Rolling window: A fixed-width sliding buffer of the $w$ most recent observations used to estimate local statistics; as new data arrives the oldest observation drops out of the buffer
Z-score: The number of standard deviations by which an observation deviates from the local mean; values beyond a chosen threshold are flagged as anomalies
Detection threshold $\theta$: The z-score cutoff for raising a flag; a higher threshold reduces false positives but may miss smaller anomalies (lower sensitivity)
Step change: A sustained shift in the baseline level; a rolling detector flags readings near the transition but adapts once the window has fully moved past it
Spike: An isolated outlier reading that returns to baseline immediately; the rolling window is not contaminated for long so subsequent readings quickly return to normal z-scores

Exercises

Bidirectional window

The trailing window can react only after the anomaly has entered the window. Replace the trailing window with a centred window that looks $w/2$ steps back and $w/2$ steps forward.

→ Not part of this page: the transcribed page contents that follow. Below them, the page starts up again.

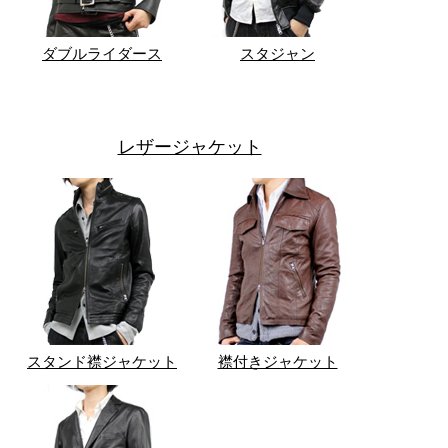
ダブルライダース
スタジャン
レザージャケット
スタンド襟ジャケット
襟付きジャケット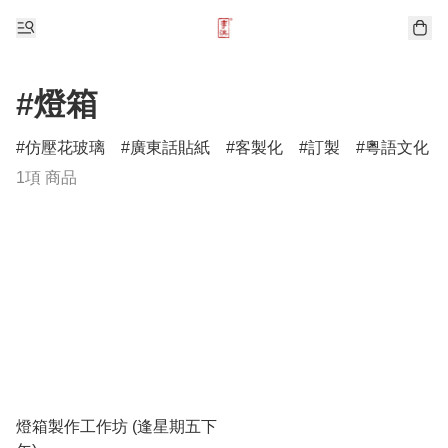
#燈箱
仿壓花玻璃
廣東話貼紙
客製化
訂製
粵語文化
1項 商品
燈箱製作工作坊 (逢星期五下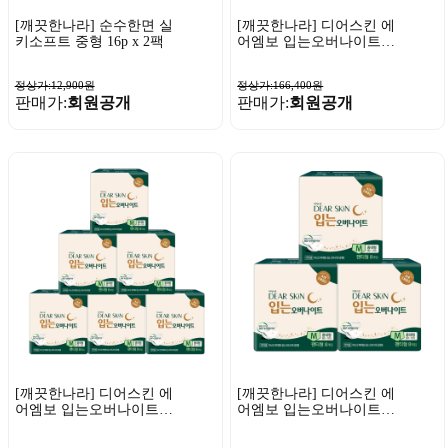
[깨끗한나라] 순수한면 실
[깨끗한나라] 디어스킨 에
키소프트 중형 16p x 2팩
어엠보 입는오버나이트
뉴 중대형 8매 x 12팩
정상가:12,900원
정상가:166,400원
판매가:
회원공개
판매가:
회원공개
[깨끗한나라] 디어스킨 에
[깨끗한나라] 디어스킨 에
어엠보 입는오버나이트
어엠보 입는오버나이트
뉴 중대형 8매 x 6팩
뉴 중대형 8매 x 3팩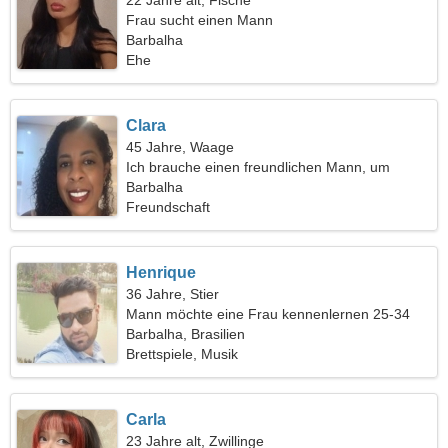
22 Jahre alt, Fische
Frau sucht einen Mann
Barbalha
Ehe
Clara
45 Jahre, Waage
Ich brauche einen freundlichen Mann, um
zusammen zu kochen
Barbalha
Freundschaft
Henrique
36 Jahre, Stier
Mann möchte eine Frau kennenlernen 25-34
Barbalha, Brasilien
Brettspiele, Musik
Carla
23 Jahre alt, Zwillinge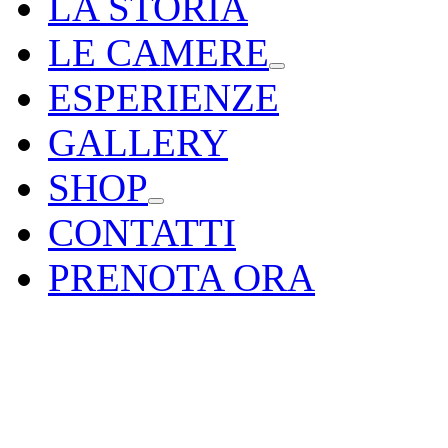
LA STORIA
LE CAMERE
ESPERIENZE
GALLERY
SHOP
CONTATTI
PRENOTA ORA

Show that this detects a spike at the exact position it occurs rather than $w/2$ steps after. What is the cost of using a centred window in a real-time application?

Threshold sweep

Generate 100 replicate datasets with the same parameters but different random seeds. For each dataset count the true positive rate (fraction of injected anomalies flagged) and false positive rate (fraction of normal readings flagged) at thresholds $1, 2, 3, 4$. Plot the resulting ROC curve and find the threshold that maximises the F1 score.

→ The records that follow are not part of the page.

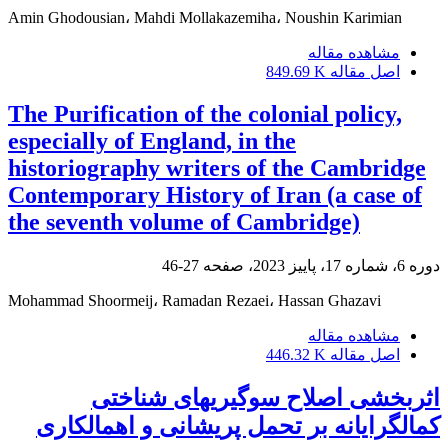
Amin Ghodousian، Mahdi Mollakazemiha، Noushin Karimian
مشاهده مقاله
اصل مقاله
849.69 K
The Purification of the colonial policy,
especially of England, in the
historiography writers of the Cambridge
Contemporary History of Iran (a case of
the seventh volume of Cambridge)
دوره 6، شماره 17، پاییز 2023، صفحه
27-46
Mohammad Shoormeij، Ramadan Rezaei، Hassan Ghazavi
مشاهده مقاله
اصل مقاله
446.32 K
اثربخشی اصلاح سوگیریهای شناختی
کمالگرایانه بر تحمل پریشانی و اهمالکاری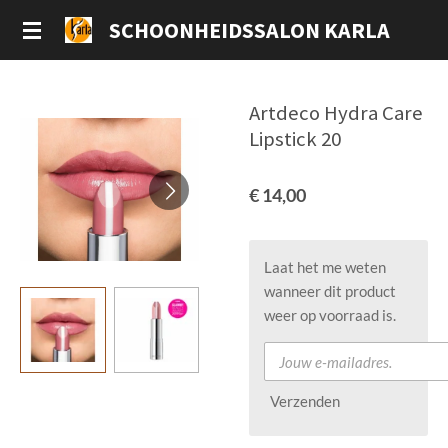
Ga
SCHOONHEIDSSALON KARLA
direct
naar
de
Artdeco Hydra Care
hoofdinhoud
Lipstick 20
€ 14,00
Laat het me weten
wanneer dit product
weer op voorraad is.
Verzenden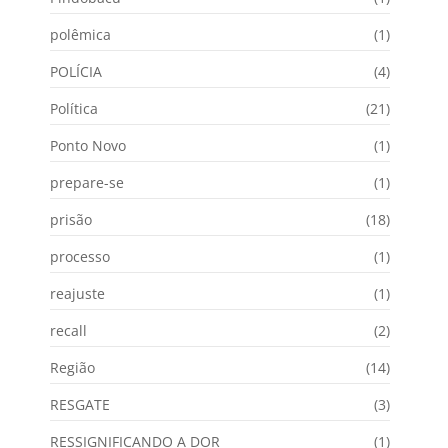
polêmica
(1)
POLÍCIA
(4)
Política
(21)
Ponto Novo
(1)
prepare-se
(1)
prisão
(18)
processo
(1)
reajuste
(1)
recall
(2)
Região
(14)
RESGATE
(3)
RESSIGNIFICANDO A DOR
(1)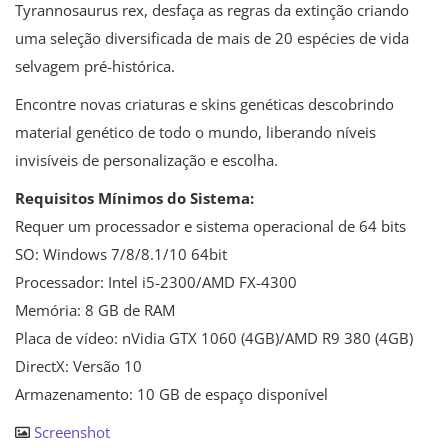
Tyrannosaurus rex, desfaça as regras da extinção criando
uma seleção diversificada de mais de 20 espécies de vida
selvagem pré-histórica.
Encontre novas criaturas e skins genéticas descobrindo
material genético de todo o mundo, liberando níveis
invisíveis de personalização e escolha.
Requisitos Mínimos do Sistema:
Requer um processador e sistema operacional de 64 bits
SO: Windows 7/8/8.1/10 64bit
Processador: Intel i5-2300/AMD FX-4300
Memória: 8 GB de RAM
Placa de vídeo: nVidia GTX 1060 (4GB)/AMD R9 380 (4GB)
DirectX: Versão 10
Armazenamento: 10 GB de espaço disponível
Screenshot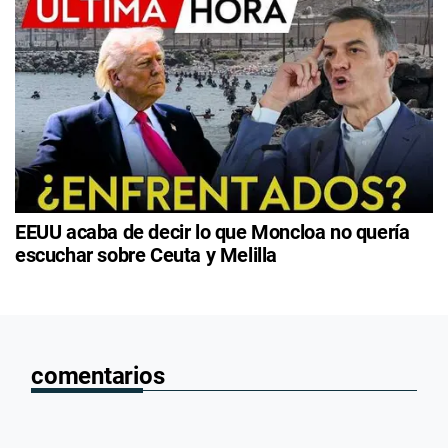
EEUU acaba de decir lo que Moncloa no quería
escuchar sobre Ceuta y Melilla
comentarios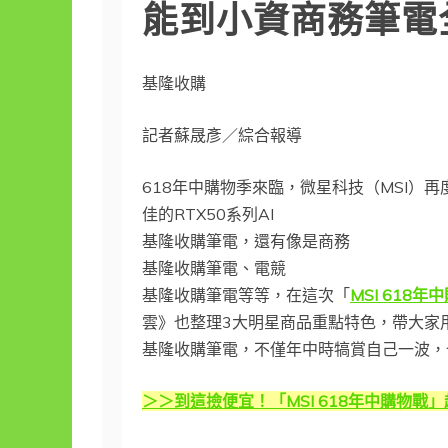
能到小資商務筆電
基隆收購
記者蘇晟彥／綜合報導
618年中購物季來臨，微星科技（MSI）
佳的RTX50系列AI
基隆收購筆電，還有像是商務
基隆收購筆電、電競
基隆收購筆電等等，在這次「
MSI 618年
雲》也整理3大明星商品重點特色，帶大家
基隆收購筆電，不僅年中時犒賞自己一波，
＞＞到這撿便宜！「MSI 618年中購物戰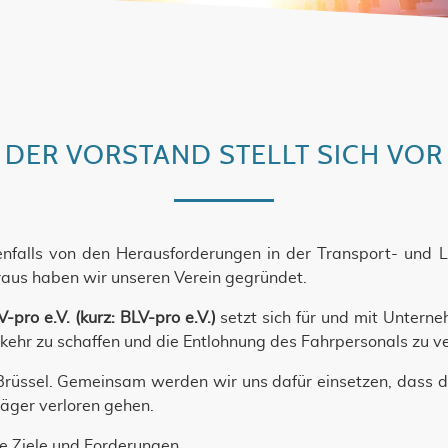
DER VORSTAND STELLT SICH VOR
ebenfalls von den Herausforderungen in der Transport- und 
aus haben wir unseren Verein gegründet.
pro e.V. (kurz: BLV-pro e.V.)
setzt sich für und mit Unterne
ehr zu schaffen und die Entlohnung des Fahrpersonals zu v
Brüssel. Gemeinsam werden wir uns dafür einsetzen, dass 
räger verloren gehen.
e Ziele und Forderungen.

Exponentially weighted mean

Replace the uniform rolling window with an exponentially weighted moving average (EWMA):

$$\bar{x}_i = \alpha x_i + (1 - \alpha) \bar{x}_{i-1}$$

with smoothing factor $\alpha \in (0, 1)$. Derive the corresponding EWMA variance estimator and re-implement rolling_stats using it. Compare the detection lag between the uniform and EWMA detectors on the step-change data.

Multivariate anomaly score

A patient has two simultaneous signals: heart rate and respiratory rate. Anomalies in both signals at the same time are more clinically significant than anomalies in just one. Combine the two individual z-scores into a single multivariate score (e.g. the Euclidean norm of the two z-score vectors) and show that it improves detection of anomalies that affect both signals simultaneously while maintaining the per-signal false-positive rate.